_THE PROBLEM_
Every entry that follows should be reproduced exactly.

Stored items
⁂
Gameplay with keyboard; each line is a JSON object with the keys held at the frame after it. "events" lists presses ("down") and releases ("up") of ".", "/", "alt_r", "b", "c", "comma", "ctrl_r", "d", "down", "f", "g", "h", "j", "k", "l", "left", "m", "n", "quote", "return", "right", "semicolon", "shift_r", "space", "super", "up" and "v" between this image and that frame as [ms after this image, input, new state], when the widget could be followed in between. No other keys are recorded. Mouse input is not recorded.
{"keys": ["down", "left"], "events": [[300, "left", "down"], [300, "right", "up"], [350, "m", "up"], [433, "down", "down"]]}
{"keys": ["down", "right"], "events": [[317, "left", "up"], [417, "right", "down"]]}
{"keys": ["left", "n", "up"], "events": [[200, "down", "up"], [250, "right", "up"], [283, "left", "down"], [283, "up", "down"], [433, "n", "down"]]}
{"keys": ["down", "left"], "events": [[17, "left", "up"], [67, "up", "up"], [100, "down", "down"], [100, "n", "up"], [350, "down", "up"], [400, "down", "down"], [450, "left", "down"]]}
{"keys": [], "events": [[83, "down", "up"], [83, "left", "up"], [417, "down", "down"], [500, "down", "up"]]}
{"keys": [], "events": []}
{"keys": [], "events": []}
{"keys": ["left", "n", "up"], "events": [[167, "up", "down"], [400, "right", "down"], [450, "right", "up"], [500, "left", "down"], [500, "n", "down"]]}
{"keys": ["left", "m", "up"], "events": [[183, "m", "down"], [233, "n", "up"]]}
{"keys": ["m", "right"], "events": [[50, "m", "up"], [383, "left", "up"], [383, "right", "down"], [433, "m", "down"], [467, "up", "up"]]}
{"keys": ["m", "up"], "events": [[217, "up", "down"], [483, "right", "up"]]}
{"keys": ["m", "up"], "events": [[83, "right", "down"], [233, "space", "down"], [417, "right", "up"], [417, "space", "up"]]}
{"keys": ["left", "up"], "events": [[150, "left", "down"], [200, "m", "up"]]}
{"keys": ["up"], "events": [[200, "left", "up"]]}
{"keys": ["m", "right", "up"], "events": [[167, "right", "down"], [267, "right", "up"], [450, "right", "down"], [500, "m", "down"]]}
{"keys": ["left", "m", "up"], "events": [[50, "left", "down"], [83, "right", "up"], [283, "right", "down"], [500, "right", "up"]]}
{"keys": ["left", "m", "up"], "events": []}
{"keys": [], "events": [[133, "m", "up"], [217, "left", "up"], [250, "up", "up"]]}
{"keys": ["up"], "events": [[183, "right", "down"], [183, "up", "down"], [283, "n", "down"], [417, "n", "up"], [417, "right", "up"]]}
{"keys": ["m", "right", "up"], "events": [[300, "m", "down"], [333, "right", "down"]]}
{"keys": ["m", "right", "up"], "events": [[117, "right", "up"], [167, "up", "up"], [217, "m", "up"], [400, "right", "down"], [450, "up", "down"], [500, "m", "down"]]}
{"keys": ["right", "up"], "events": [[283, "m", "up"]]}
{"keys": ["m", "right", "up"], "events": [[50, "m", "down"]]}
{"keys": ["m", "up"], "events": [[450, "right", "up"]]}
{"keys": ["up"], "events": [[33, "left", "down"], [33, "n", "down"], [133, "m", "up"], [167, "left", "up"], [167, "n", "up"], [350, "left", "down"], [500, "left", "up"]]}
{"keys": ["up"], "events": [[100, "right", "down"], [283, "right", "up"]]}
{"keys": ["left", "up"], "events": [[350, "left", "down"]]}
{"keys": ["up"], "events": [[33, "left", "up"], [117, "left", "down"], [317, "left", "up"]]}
⁂
_YOUR SOLUTION_
Gameplay with keyboard; each line is a JSON object with the keys held at the frame after it. "events" lists presses ("down") and releases ("up") of ".", "/", "alt_r", "b", "c", "comma", "ctrl_r", "d", "down", "f", "g", "h", "j", "k", "l", "left", "m", "n", "quote", "return", "right", "semicolon", "shift_r", "space", "super", "up" and "v" between this image and that frame as [ms after this image, input, new state], when the widget could be followed in between. No other keys are recorded. Mouse input is not recorded.
{"keys": ["down", "left"], "events": [[300, "left", "down"], [300, "right", "up"], [350, "m", "up"], [433, "down", "down"]]}
{"keys": ["down", "right"], "events": [[317, "left", "up"], [417, "right", "down"]]}
{"keys": ["left", "n", "up"], "events": [[200, "down", "up"], [250, "right", "up"], [283, "left", "down"], [283, "up", "down"], [433, "n", "down"]]}
{"keys": ["down", "left"], "events": [[17, "left", "up"], [67, "up", "up"], [100, "down", "down"], [100, "n", "up"], [350, "down", "up"], [400, "down", "down"], [450, "left", "down"]]}
{"keys": [], "events": [[83, "down", "up"], [83, "left", "up"], [417, "down", "down"], [500, "down", "up"]]}
{"keys": [], "events": []}
{"keys": [], "events": []}
{"keys": ["left", "n", "up"], "events": [[167, "up", "down"], [400, "right", "down"], [450, "right", "up"], [500, "left", "down"], [500, "n", "down"]]}
{"keys": ["left", "m", "up"], "events": [[183, "m", "down"], [233, "n", "up"]]}
{"keys": ["m", "right"], "events": [[50, "m", "up"], [383, "left", "up"], [383, "right", "down"], [433, "m", "down"], [467, "up", "up"]]}
{"keys": ["m", "up"], "events": [[217, "up", "down"], [483, "right", "up"]]}
{"keys": ["m", "up"], "events": [[83, "right", "down"], [233, "space", "down"], [417, "right", "up"], [417, "space", "up"]]}
{"keys": ["left", "up"], "events": [[150, "left", "down"], [200, "m", "up"]]}
{"keys": ["up"], "events": [[200, "left", "up"]]}
{"keys": ["m", "right", "up"], "events": [[167, "right", "down"], [267, "right", "up"], [450, "right", "down"], [500, "m", "down"]]}
{"keys": ["left", "m", "up"], "events": [[50, "left", "down"], [83, "right", "up"], [283, "right", "down"], [500, "right", "up"]]}
{"keys": ["left", "m", "up"], "events": []}
{"keys": [], "events": [[133, "m", "up"], [217, "left", "up"], [250, "up", "up"]]}
{"keys": ["up"], "events": [[183, "right", "down"], [183, "up", "down"], [283, "n", "down"], [417, "n", "up"], [417, "right", "up"]]}
{"keys": ["m", "right", "up"], "events": [[300, "m", "down"], [333, "right", "down"]]}
{"keys": ["m", "right", "up"], "events": [[117, "right", "up"], [167, "up", "up"], [217, "m", "up"], [400, "right", "down"], [450, "up", "down"], [500, "m", "down"]]}
{"keys": ["right", "up"], "events": [[283, "m", "up"]]}
{"keys": ["m", "right", "up"], "events": [[50, "m", "down"]]}
{"keys": ["m", "up"], "events": [[450, "right", "up"]]}
{"keys": ["up"], "events": [[33, "left", "down"], [33, "n", "down"], [133, "m", "up"], [167, "left", "up"], [167, "n", "up"], [350, "left", "down"], [500, "left", "up"]]}
{"keys": ["up"], "events": [[100, "right", "down"], [283, "right", "up"]]}
{"keys": ["left", "up"], "events": [[350, "left", "down"]]}
{"keys": ["up"], "events": [[33, "left", "up"], [117, "left", "down"], [317, "left", "up"]]}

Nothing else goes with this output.